• **Verilen Görevler**:
1. Berlin'deki maçla ilgili yazının "Sahanın içinde ve" ile başlayıp "müdahale edecek mi?" ifadesine kadar uzanan bölümünü, "Milli Takım" yerine "Ay-Yıldızlı ekip" koyarak yeniden yazınız.
2. Berlin'deki maçla ilgili yazıya göre aşağıdaki ifadelerin doğru olup olmadığını belirtiniz ve her cevabı yazıdan birebir alıntıyla destekleyiniz:
(a) Berlin Olimpiyat Stadyumu 75 bin kişiliktir.
(b) Stadyum 1 Ağustos 1936'da hizmete sunulmuştur.
(c) Almanya'nın başkentinde 500 bin Türk vatandaşı yaşamaktadır.

Sahada yenemediler masada mı deneyecekler

2 gunler önce 29

Yarın Berlin Olimpiyat Stadyumu’nda tarihi bir maç var. Maç tarihi nitelikte olduğu kadar maçın oynanacağı mekan da geçmişin ebedi bir tanığı. 11. Olimpiyat Oyunları’na ev sahipliği yapmak üzere Hitler tarafından 1 Ağustos 1936’da hizmete sunulmuş. Bir anıt eser.

Bu devasa alan, Berlin’i örnek Alman şehri ‘Germenia’ya dönüştürmek isteyen Albert Speer’in fantezilerinin izlerini taşımakta. Speer, Hitler’in ‘Mimar Başı’. Alman silahlanma mucizesinin mimarı olarak da biliniyor. İstanbul Olimpiyat Stadyumu’nun mimarı ve Frankfurtlu şehir planlamacısı Albert Speer’in de babası.

Böylesi bir öneme sahip 75 bin kişilik Berlin Olimpiyat Stadyumu Türkiye-Hollanda maçına ev sahipliği yapıyor. On binlerce Hollandalı Berlin’i bir bayram yerine çevirecek. Hollandalılar, deplasman maçlarına bir ordu düzeniyle gidiyorlar. Orkestraları, bandoları ile sadece caddeleri değil, tribünleri de festival alanına çeviriyorlar. Velhasıl, antidepresif insanlar.

Berlin’de onları yüz binlerce yurttaşımız bekliyor. Almanya’nın başkentinde zaten 250 bin Türk vatandaşı yaşıyor. Gerisini siz düşünün…

Bugün Avrupa’da en çok sorulan soru Maçta bir şey olur mu?” Cevap açık: “Olmaz” Zira Avusturya maçı sonrasında, Alman şehirlerinde eğlenen Türklerin arasına, portakal rengi formalarıyla Hollandalı taraftarlar da karıştı. Türklerle eğlendiler. Çünkü Hollandalılar eğlenmeyi seven “şamata” bir taraftar grubuna sahip.

Sahanın içinde ve dışında Türklerin futbol ortamına hakim olacakları kesin. Stadyumda Türkiye, Cumhurbaşkanı Tayyip Erdoğan ile en yüksek düzeyde temsil ediliyor. Milli Takım istediği rüzgarı arkasına almış durumda.

Lakin Avrupa Türkleri arasında şöyle bir soru gündemde; Masadakiler yeşil sahalara müdahale edecek mi?

• **Sağlanan Malzeme**:
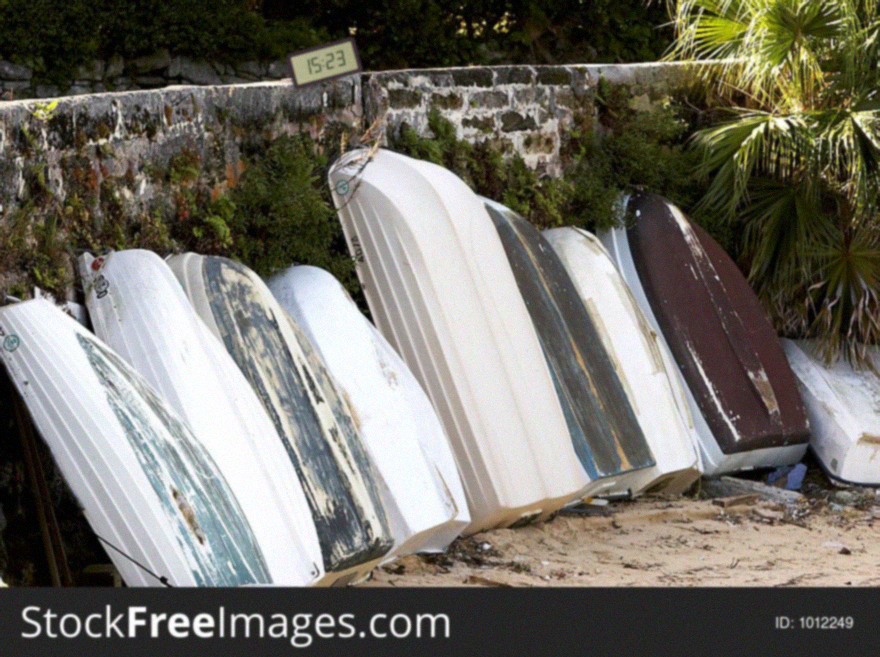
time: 15:23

• **Doğru Cevaplar**:
1.
Sahanın içinde ve dışında Türklerin futbol ortamına hakim olacakları kesin. Stadyumda Türkiye, Cumhurbaşkanı Tayyip Erdoğan ile en yüksek düzeyde temsil ediliyor. Ay-Yıldızlı ekip istediği rüzgarı arkasına almış durumda.

Lakin Avrupa Türkleri arasında şöyle bir soru gündemde; Masadakiler yeşil sahalara müdahale edecek mi?

2.
(a) Evet: "75 bin kişilik Berlin Olimpiyat Stadyumu"
(b) Evet: "Hitler tarafından 1 Ağustos 1936’da hizmete sunulmuş"
(c) Hayır: "Almanya’nın başkentinde zaten 250 bin Türk vatandaşı yaşıyor"